# Passage provided:

Emily soon arrives in Florida, stepping out of a cab in front of their family home. Anna greets Emily, who has been watched over by Ms. Holtz, a case worker. During a conversation between Emily and the case worker, Anna begins to think of her mother caring for her. Emily is met with a deluge of responsibilities, including medical forms, financial decisions, and attempting to learn Anna's medication needs. A conversation takes place over the phone between Emily and the Medicare Nurse, but because Emily is not Anna's primary caretaker, she is unable to obtain the information needed. Anna is unable to articulate to Emily that she has the list of medications in a pouch she is wearing. Emily grows increasingly frustrated at the situation.

As Emily begins to pack up household items, removing things that hold sentimental value for Anna, Anna becomes upset. Emily, believing she's acting in Anna's best interest, makes decisions unilaterally, but Anna begins to resist, putting their mother's things back in the house. Anna lashes out at Emily, and Emily retreats back into their home. Anna apologizes to Emily, and the sisters bond over their mother's old clothing. The film intercuts flashbacks to Anna being tenderly cared for by her mother. During this, Anna is able to show Emily the medication list and medical paperwork that was in her pouch.

Time passes, turning the day to night, and the sisters are seen having a conversation during a Fourth of July celebration. While others are waving sparklers and the sounds of fireworks are heard, Anna expresses her fears and wants for independence to Emily, while Emily reassures her. They embrace and continue to watch the fireworks.

==Cast==
- Anna Sargent as Anna
- Jeena Yi as Emily
- Joan Sargent as Mom
- Lisa Panagopoulos as Ms. Holtz
- Danielle J. Bowman as Medicaid Nurse
- Souljah Bless as Cab Driver

==Production==
Take Me Home's production kickstarted after receiving the Julia S. Gouw Short Film Challenge $25,000 short film production grant from CAPE and Janet Yang Productions. It was filmed in Orlando, Florida, in the same home that Anna lives in with her family. The filming of the movie was structured to meet Anna's needs, shooting scenes "like a structured improv." The film uses a nontraditional pacing, which Sargent likened to a style of thinking similar to Anna's. Anna was born with a cyst on her brain, causing cognitive and physical disabilities, including impacting her memory. Liz and Anna's sister, Molly, helped coach Anna with her acting performance. Real conversations between Liz and Anna influenced portions of the dialogue in the film.

# Exercise 1:
List every actor named in the cast section of the Take Me Home passage.
# Exercise 2:
Reproduce the part of the Take Me Home passage starting at "As Emily begins" and ending at "in her pouch.".
The material below comes from a different source than the Take Me Home passage.

# Data section:
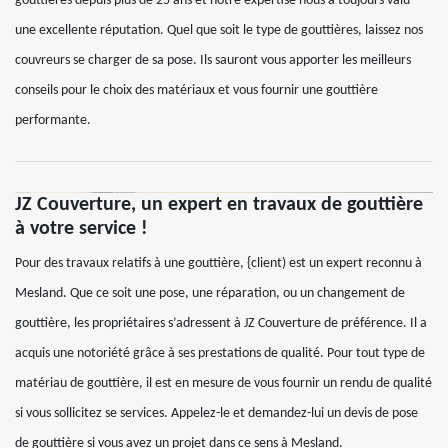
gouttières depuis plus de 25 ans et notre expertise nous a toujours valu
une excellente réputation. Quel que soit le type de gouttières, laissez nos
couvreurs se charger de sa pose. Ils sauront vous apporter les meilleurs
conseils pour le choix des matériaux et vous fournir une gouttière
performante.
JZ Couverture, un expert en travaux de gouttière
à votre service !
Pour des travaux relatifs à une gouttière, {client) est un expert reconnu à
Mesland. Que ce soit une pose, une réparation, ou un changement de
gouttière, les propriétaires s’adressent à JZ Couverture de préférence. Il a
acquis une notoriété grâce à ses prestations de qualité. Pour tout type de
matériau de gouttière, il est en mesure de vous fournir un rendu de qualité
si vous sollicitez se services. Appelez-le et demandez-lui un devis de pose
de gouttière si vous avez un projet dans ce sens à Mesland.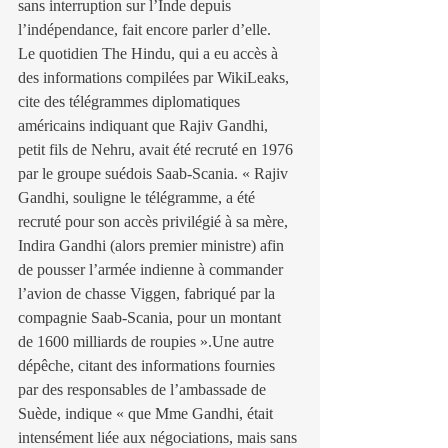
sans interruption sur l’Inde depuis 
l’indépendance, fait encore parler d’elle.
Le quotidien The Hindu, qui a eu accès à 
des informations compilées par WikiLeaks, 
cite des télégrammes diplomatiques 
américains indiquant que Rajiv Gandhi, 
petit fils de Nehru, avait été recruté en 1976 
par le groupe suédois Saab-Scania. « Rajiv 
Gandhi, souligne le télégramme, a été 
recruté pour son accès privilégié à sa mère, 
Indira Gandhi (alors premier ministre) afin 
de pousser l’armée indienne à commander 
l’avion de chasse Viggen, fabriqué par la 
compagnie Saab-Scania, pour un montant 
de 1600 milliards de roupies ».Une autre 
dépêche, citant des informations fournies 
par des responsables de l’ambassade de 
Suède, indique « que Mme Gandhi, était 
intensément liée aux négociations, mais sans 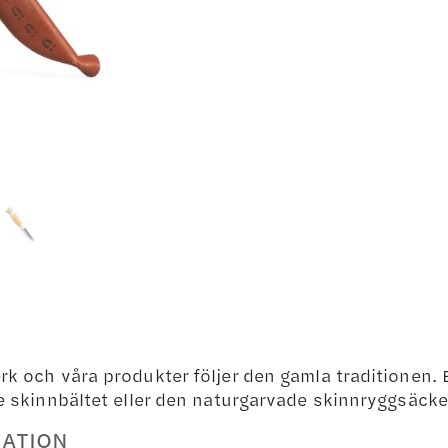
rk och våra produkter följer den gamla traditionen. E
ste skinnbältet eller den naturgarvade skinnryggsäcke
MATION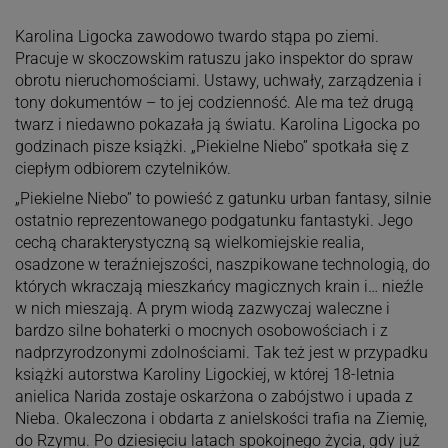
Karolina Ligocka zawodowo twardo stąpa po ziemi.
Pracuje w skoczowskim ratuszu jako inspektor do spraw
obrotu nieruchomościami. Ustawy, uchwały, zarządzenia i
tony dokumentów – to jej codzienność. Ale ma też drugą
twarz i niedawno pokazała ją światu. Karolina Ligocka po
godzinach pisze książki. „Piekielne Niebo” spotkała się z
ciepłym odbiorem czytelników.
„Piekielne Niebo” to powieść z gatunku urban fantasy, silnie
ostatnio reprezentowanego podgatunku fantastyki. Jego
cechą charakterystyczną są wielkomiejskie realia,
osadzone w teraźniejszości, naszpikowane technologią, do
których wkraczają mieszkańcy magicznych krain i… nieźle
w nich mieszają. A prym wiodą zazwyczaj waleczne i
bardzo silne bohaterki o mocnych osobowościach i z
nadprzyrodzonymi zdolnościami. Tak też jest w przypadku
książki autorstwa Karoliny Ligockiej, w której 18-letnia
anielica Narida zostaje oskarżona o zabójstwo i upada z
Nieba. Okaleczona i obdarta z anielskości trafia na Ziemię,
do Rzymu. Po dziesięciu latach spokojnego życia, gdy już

# Written reply 1:
Anna Sargent, Jeena Yi, Joan Sargent, Lisa Panagopoulos, Danielle J. Bowman, Souljah Bless

# Written reply 2:
As Emily begins to pack up household items, removing things that hold sentimental value for Anna, Anna becomes upset. Emily, believing she's acting in Anna's best interest, makes decisions unilaterally, but Anna begins to resist, putting their mother's things back in the house. Anna lashes out at Emily, and Emily retreats back into their home. Anna apologizes to Emily, and the sisters bond over their mother's old clothing. The film intercuts flashbacks to Anna being tenderly cared for by her mother. During this, Anna is able to show Emily the medication list and medical paperwork that was in her pouch.